TASK LIST:
(a) Rewrite the part of the CIBC paper-statement fee text that opens with the words "How Can One" and closes with "of each month.", swapping "e-statement" for "electronic statement".
(b) According to the CIBC paper-statement fee text, how much does the new fee cost per statement?

TEXT PASSAGE:
---

CIBC recently introduced a fee for receiving paper bank statements. A close relative had a US Dollar account with CIBC that used to issue quarterly paper statements. There is no passbook option for this account. This US Dollar account pays a low rate of interest. And that’s partly why it is now going to cost CIBC a lot more money to do the same business than it cost to print and mail one statement every 3 months.

My relative phoned CIBC to discuss this new fee of $2/statement. She does not have a computer or a cell phone, nor does she
intend to get either. In the past, she reviewed her quarterly statement to make sure the transactions were correct. She also made a note of the interest paid each month for when she filed her tax returns.

How Can One Be Held Responsible for Transactions that May have Been Booked in Error by CIBC?

When this customer phoned CIBC to cancel paper statements because of the new fee, the customer was told she was responsible for ensuring she reported any errors in the account transactions within 30 days of the end of the month. She would be deemed to have received the e-statement at the end of each month.

“Customers must review their account transactions through CIBC Online or Mobile Banking, CIBC Telephone Banking or CIBC bank machines at least once every 30 days and examine all entries and balances at that time. If there are any errors, omissions or irregularities, customers must notify CIBC in writing within 60 days after the date on which the entry was, or should have been, posted to the account.” https://www.cibc.com/ca/chequing-savings/us-personal-acct.html

How, she asked, would she know what transactions had been booked if she couldn’t see the statement? There is no passbook option for the account. CIBC could erroneously book a transaction against the account.

---

PROVIDED INFORMATION:
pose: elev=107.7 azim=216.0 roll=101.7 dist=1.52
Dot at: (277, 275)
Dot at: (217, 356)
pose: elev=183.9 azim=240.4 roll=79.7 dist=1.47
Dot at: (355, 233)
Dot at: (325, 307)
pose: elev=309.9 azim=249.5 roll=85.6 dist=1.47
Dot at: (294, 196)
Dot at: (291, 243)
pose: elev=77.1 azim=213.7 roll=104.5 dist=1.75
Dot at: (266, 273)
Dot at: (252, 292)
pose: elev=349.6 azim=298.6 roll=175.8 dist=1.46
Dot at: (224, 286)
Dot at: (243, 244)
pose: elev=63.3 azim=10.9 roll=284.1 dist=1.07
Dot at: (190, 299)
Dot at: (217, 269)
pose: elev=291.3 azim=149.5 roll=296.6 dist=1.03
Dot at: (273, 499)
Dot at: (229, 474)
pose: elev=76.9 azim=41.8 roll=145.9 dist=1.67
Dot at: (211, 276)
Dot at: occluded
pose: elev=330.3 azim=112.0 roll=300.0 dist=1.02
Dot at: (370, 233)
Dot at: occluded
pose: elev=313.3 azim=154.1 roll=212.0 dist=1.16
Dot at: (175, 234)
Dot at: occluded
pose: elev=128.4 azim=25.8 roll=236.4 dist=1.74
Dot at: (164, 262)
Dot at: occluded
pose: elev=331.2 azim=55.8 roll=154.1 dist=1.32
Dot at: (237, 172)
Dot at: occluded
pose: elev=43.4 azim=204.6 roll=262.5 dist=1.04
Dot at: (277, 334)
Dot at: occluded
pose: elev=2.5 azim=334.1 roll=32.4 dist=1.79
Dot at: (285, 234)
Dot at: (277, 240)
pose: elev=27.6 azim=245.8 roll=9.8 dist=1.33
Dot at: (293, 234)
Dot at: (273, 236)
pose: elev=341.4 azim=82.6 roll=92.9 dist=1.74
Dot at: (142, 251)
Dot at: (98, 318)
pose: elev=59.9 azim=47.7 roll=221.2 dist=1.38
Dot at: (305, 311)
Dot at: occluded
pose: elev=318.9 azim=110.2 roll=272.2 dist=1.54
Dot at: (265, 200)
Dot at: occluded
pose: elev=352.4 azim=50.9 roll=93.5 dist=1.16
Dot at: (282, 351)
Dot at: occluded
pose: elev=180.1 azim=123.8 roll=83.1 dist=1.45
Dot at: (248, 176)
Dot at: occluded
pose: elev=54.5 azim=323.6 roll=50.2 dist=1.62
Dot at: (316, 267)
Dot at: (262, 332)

---

PROBLEM SOLUTIONS:
(a)
How Can One Be Held Responsible for Transactions that May have Been Booked in Error by CIBC?

When this customer phoned CIBC to cancel paper statements because of the new fee, the customer was told she was responsible for ensuring she reported any errors in the account transactions within 30 days of the end of the month. She would be deemed to have received the electronic statement at the end of each month.

(b) $2 per statement.